Granted, games are interactive, but have you ever considered that shooting a virtual animal will have much less consequence than shooting a virtual person? That is a true crisis, that you would devalue life of humans to the extent where we are down to being able to kill each other, but not animals?


Are the fish in this game actively trying to kill you? Are they attacking and trying to your harm your character? Are the enemies doing that?
That's the difference between killing animals and people in games. In video games like Uncharted the people you kill are, for lack of a better term, bad guys. They are aggressive, mean and they are doing their best to kill you. That gives you the right to kill hem back. But what would the fish be doing to you to deserve death? Nothing - it would simply be sadistic animal cruelty to kill them.
on May 13, 2008

Yes, but then when you sneak up on a guy and kill him, is it the same?

If you play a game with the intent of killing people, and you know it's why the game is bought, but the enemies may not be attacking you first.

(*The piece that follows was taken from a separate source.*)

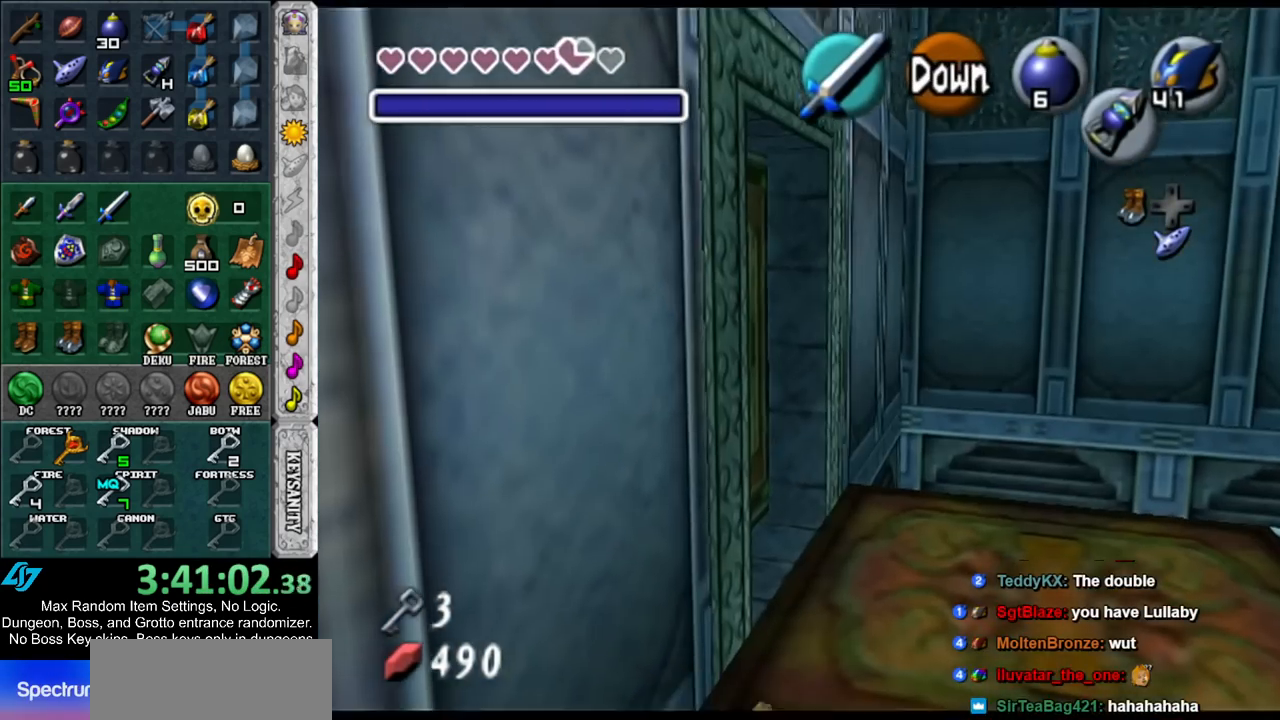
{"buttons": [], "left_stick": "center", "right_stick": "center", "events": [[50, "L1", "up"], [167, "A", "down"], [267, "A", "up"]]}
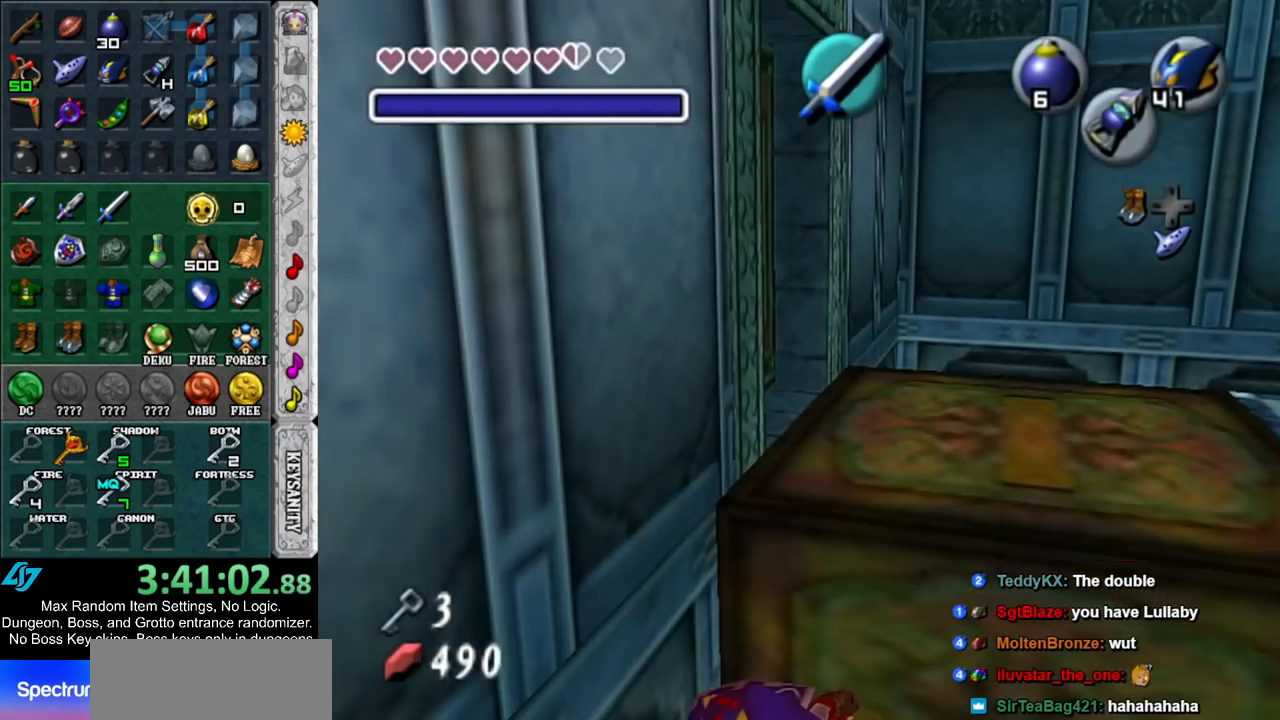
{"buttons": [], "left_stick": "up", "right_stick": "center", "events": [[117, "left_stick", "up"], [333, "A", "down"], [450, "A", "up"]]}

In almost any game you can kill a civilian as well as an opponent.

Animals are a part of the environment, sure, and do not need to be killed, but if you're putting players in a bloody kill-fest anyways, does it matter? I've played the demo for Uncharted, and the human opponents seemed to me to be dehumanized to the point where they are killable and animals are not. It is a case of political correctness. Nobody's gonna take up animal abuse because a game lets them shoot a darned fish, as well as dozens of people.